- Jack London: An American Life by Earle Labor
If a scholar or general reader seeks a strong, thorough biography of Jack London that discerningly covers both the strengths and weaknesses of the famous American writer, this is the book to read. Earle Labor has read, researched, and written about London for more than a half-century, authoring the best literary introduction to London, co-editing the definitive collection of London’s letters, and producing dozens of valuable essays on London. Now in this smoothly written and appealingly presented life story of London, Labor’s long, diligent labors reach an apex.
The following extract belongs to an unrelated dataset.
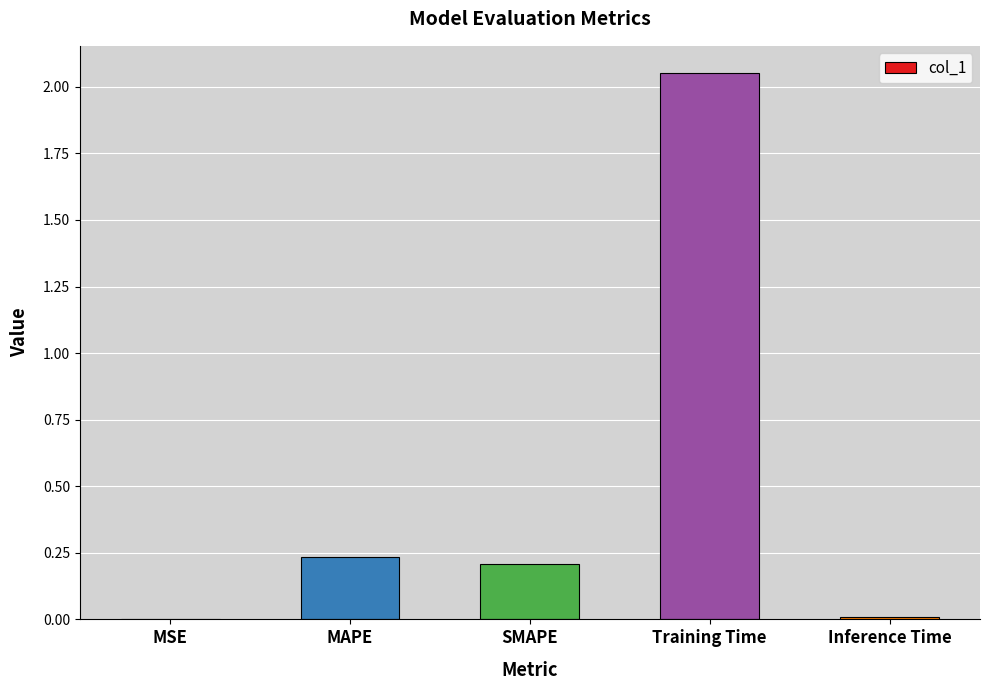

What is the sum of the values at SMAPE and MAPE?

0.4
Labor keeps to his subject. He has no positions to tout on London, as do Joan Hedrick’s Solitary Comrade: Jack London and His Work (psychobiography, 1982) and James L. Haley’s Wolf: The Lives of Jack London (socialism, 2010). Labor also avoids the imagined stretchers that marred Irving Stone’s notorious, out-of-control biographical novel, Sailor on Horseback: The Biography of Jack London (1938).
No one knows better than Labor the full, varied shifts of London’s kaleidoscopic life. The author makes thorough use of London’s literary output—more than fifty books in less than twenty years. In addition, he mines the huge London manuscript collections at the Huntington Library and in other libraries. Labor also quotes extensively from dozens of London writings to buttress his biographical points.
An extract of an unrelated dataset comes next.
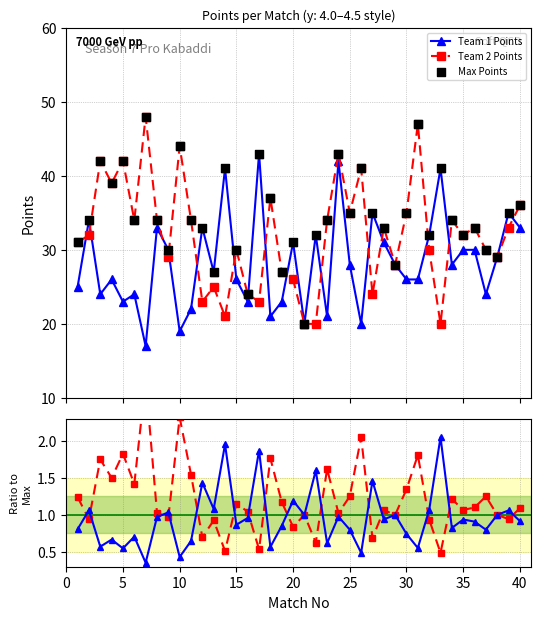

True or false: Team 1 Points has more than 0 interior local peaks.

True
Careful readers of this work will recognize the author’s competence in handling London’s frenetic life. London was, along with being a socialist, an [End Page 278] unrepentant spender, nonstop wanderer, and dreamer of one of the largest homes in California. Labor also depicts London as an electric lovemaker, an opinionated speaker, and a “hard-drinking hedonist” (229).
Labor provides lengthy as well as compact discussions of major facets of London’s career. Full coverage is given to London’s hoboing, the ups and down of his and his wife Charmian’s Snark voyage in 1907–09 to the South Seas, and his dreams and nightmares concerning his Beauty Ranch in northern California. Notably, the treatment of the Snark trip runs to sixty-five pages, but the discussions of The Call of the Wild (1903), The Sea-Wolf (1904), and Martin Eden (1908) to less than twenty pages in toto. Obviously, Labor has produced the life story of a man who became a writer rather than a literary biography.
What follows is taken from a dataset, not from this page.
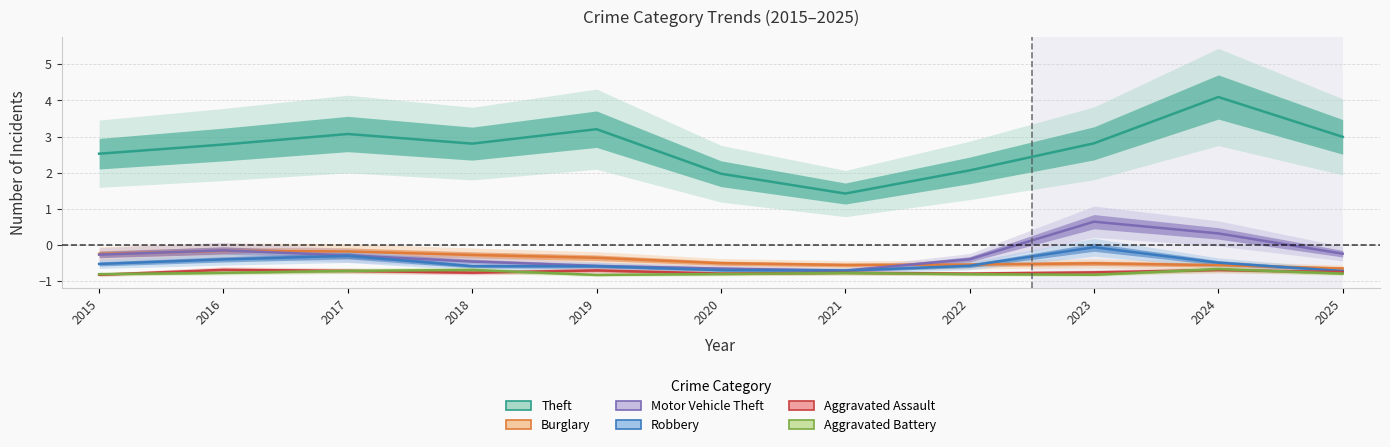

At which label does Robbery reach its minimum?

2025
The main strengths of Labor’s valuable biography are two. It is first a balanced work, treating both the successes and failures of London the man and writer. Also, it provides illuminating discussions of London’s roles as husband and father, public figure, and lifetime seeker of adventure and knowledge.
In the end, readers get a complex Jack London. A man of extraordinary talent and energy, a searcher for an entire lifetime, and an appealing writer of adventure and romantic fiction, London was also a faulty parent, difficult spouse, producer of reams of hack writing, and often disastrously self-centered. Better than previous biographers have, Earle Labor furnishes here a thorough, valuable portrait of a multifaceted Jack London.